Render everything in the data from the line containing "2.28.2 catalogue (DETECT_THRESH" down to the line containing "901 232 7 6 - 720", both included, as a Markdown table with the columns Row and Line, leaving out blank lines.

## START RECORDS SHOWN

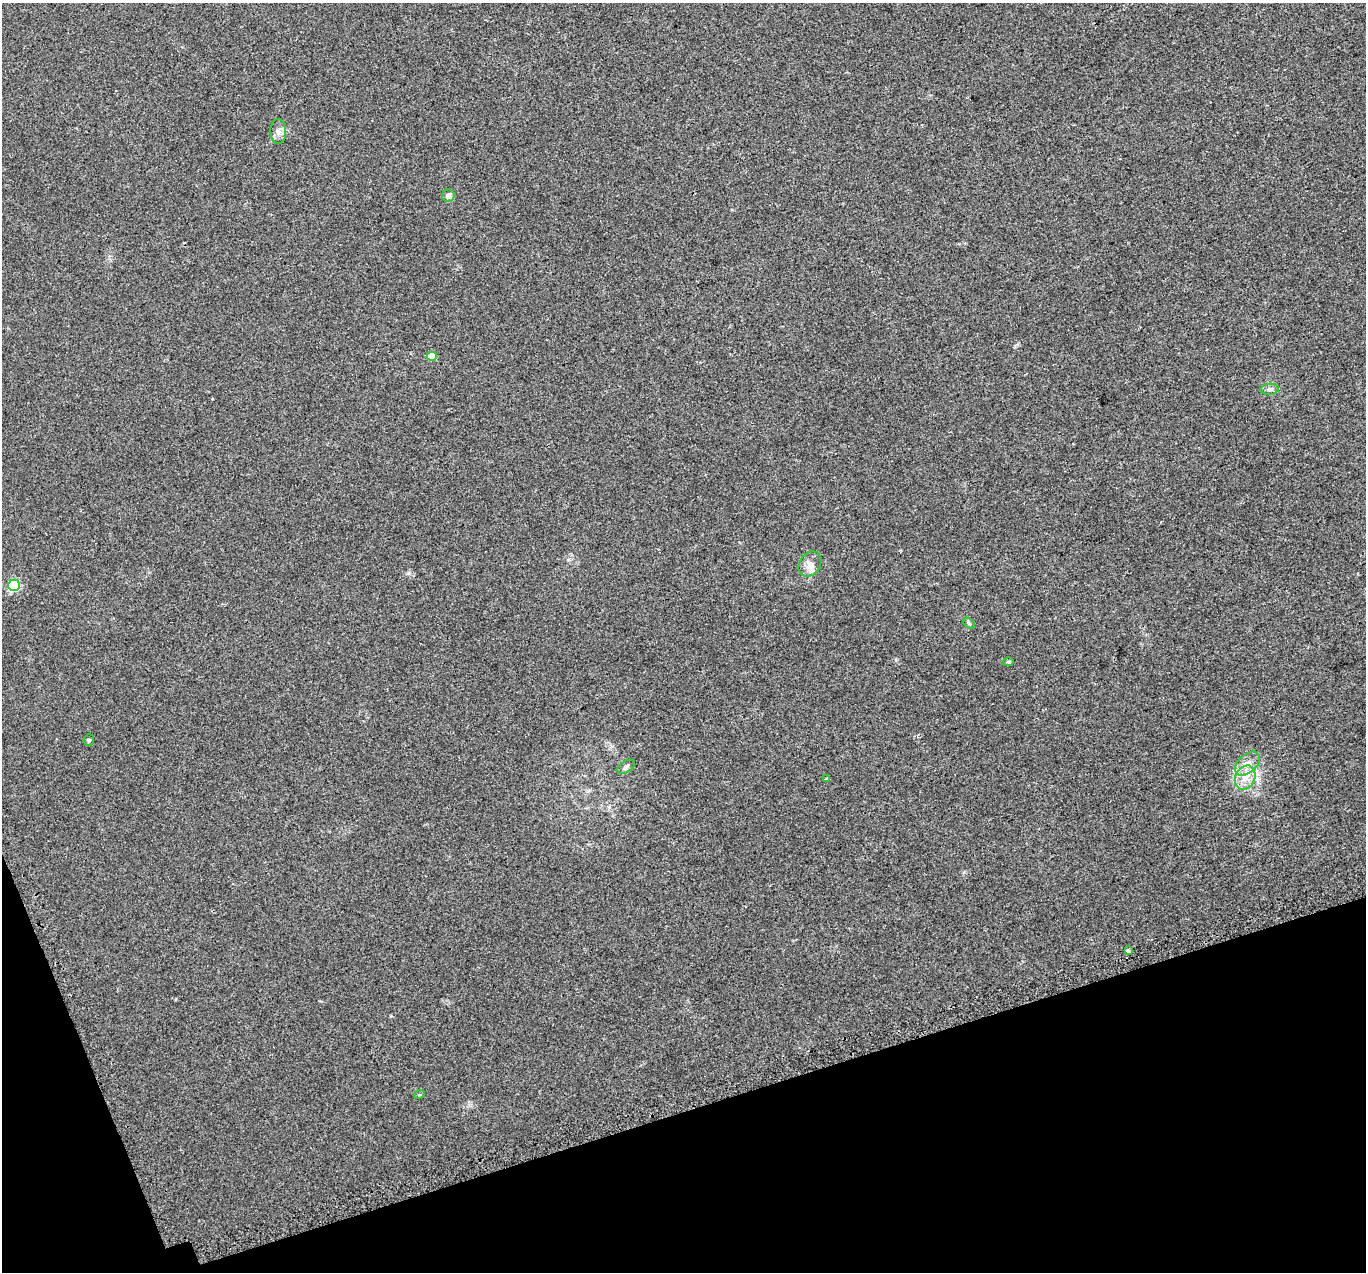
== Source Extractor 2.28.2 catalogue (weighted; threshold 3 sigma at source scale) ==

## END RECORDS SHOWN
## START RECORDS SHOWN

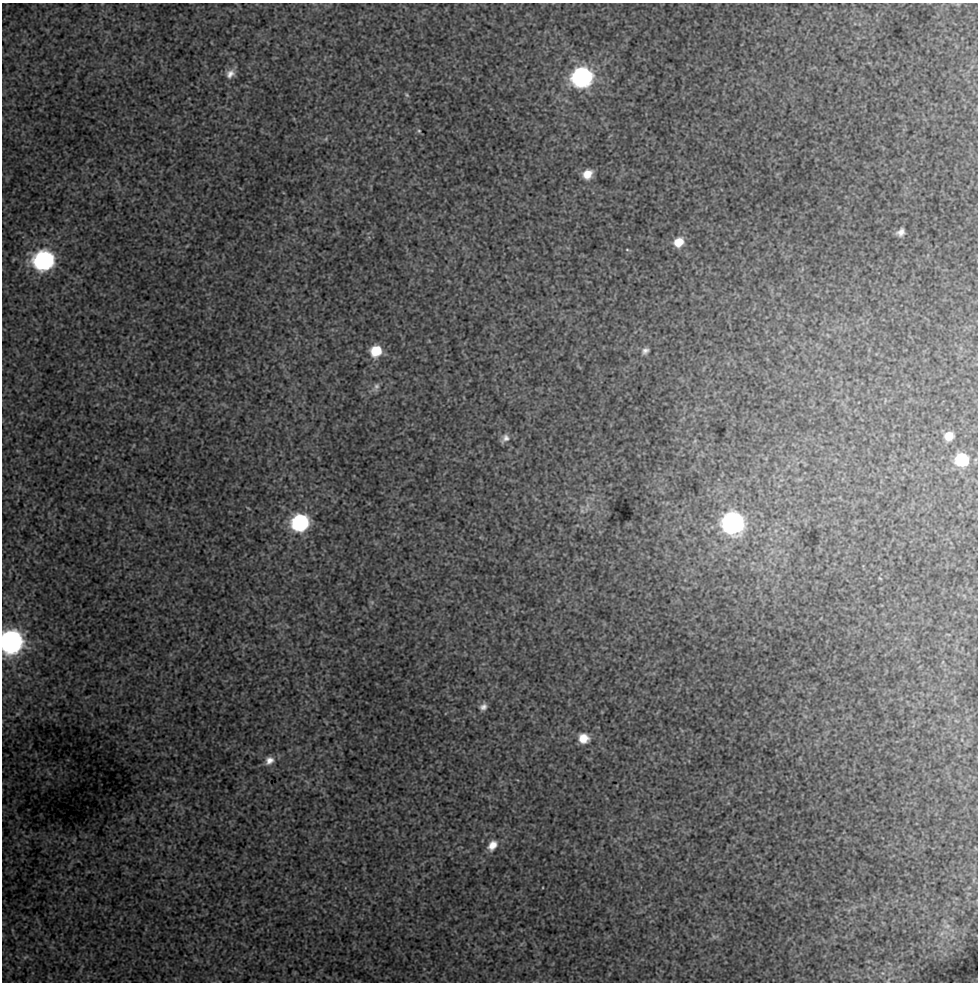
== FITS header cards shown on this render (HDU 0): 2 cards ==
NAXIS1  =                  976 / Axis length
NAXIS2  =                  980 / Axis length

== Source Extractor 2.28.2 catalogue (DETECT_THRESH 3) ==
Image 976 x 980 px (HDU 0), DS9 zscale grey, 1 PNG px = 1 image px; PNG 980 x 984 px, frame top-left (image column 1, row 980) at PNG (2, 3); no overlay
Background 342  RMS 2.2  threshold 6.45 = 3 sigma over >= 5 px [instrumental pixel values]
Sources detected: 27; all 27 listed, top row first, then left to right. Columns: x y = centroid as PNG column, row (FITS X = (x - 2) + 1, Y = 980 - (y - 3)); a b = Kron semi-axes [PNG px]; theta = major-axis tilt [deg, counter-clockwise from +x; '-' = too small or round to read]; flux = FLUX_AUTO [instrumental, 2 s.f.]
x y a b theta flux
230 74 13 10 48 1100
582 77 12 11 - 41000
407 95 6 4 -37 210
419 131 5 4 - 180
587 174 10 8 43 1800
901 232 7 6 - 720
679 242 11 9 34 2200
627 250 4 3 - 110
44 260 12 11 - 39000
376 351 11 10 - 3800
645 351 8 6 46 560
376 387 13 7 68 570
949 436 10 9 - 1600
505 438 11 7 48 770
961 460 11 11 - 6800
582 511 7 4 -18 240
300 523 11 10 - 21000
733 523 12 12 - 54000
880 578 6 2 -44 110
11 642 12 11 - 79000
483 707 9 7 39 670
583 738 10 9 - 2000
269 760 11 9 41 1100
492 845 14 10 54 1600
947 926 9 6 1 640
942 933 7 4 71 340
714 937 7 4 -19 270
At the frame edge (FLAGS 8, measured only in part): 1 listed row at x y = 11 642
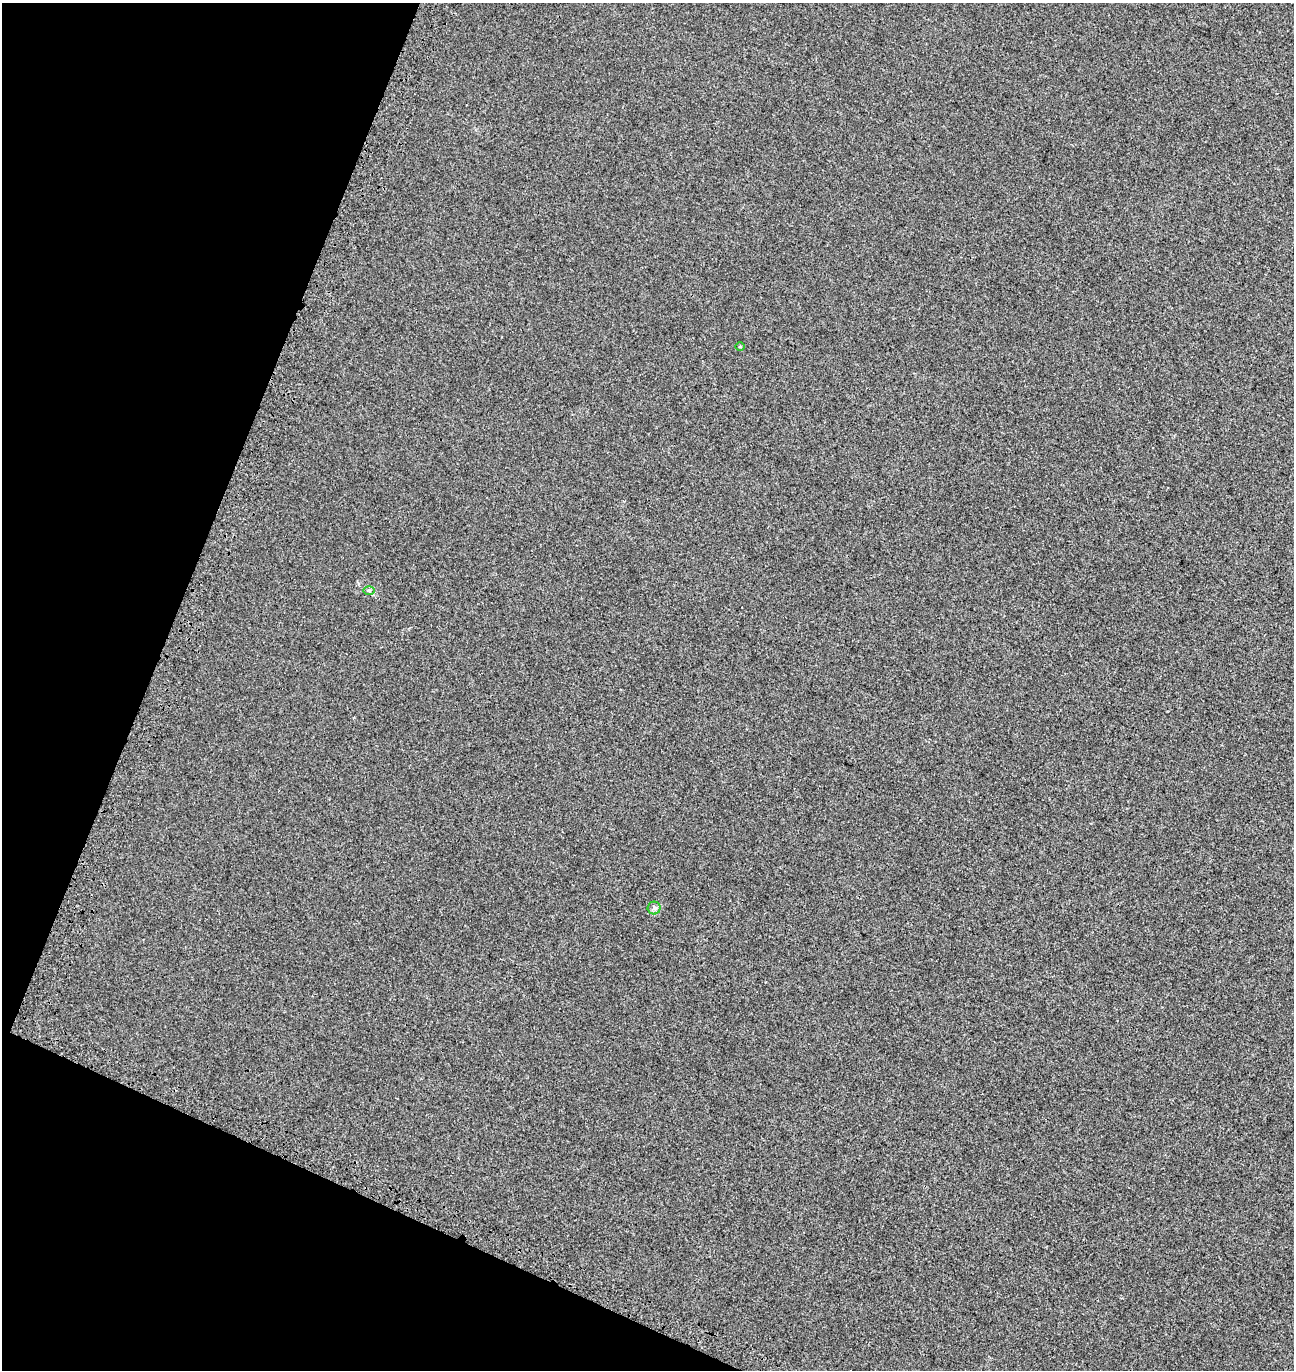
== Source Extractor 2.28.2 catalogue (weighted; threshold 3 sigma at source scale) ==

## END RECORDS SHOWN

EXERCISE RESPONSE:
| Row | Line |
|---|---|
| 1 | == Source Extractor 2.28.2 catalogue (DETECT_THRESH 3) == |
| 2 | Image 976 x 980 px (HDU 0), DS9 zscale grey, 1 PNG px = 1 image px; PNG 980 x 984 px, frame top-left (image column 1, row 980) at PNG (2, 3); no overlay |
| 3 | Background 342  RMS 2.2  threshold 6.45 = 3 sigma over >= 5 px [instrumental pixel values] |
| 4 | Sources detected: 27; all 27 listed, top row first, then left to right. Columns: x y = centroid as PNG column, row (FITS X = (x - 2) + 1, Y = 980 - (y - 3)); a b = Kron semi-axes [PNG px]; theta = major-axis tilt [deg, counter-clockwise from +x; '-' = too small or round to read]; flux = FLUX_AUTO [instrumental, 2 s.f.] |
| 5 | x y a b theta flux |
| 6 | 230 74 13 10 48 1100 |
| 7 | 582 77 12 11 - 41000 |
| 8 | 407 95 6 4 -37 210 |
| 9 | 419 131 5 4 - 180 |
| 10 | 587 174 10 8 43 1800 |
| 11 | 901 232 7 6 - 720 |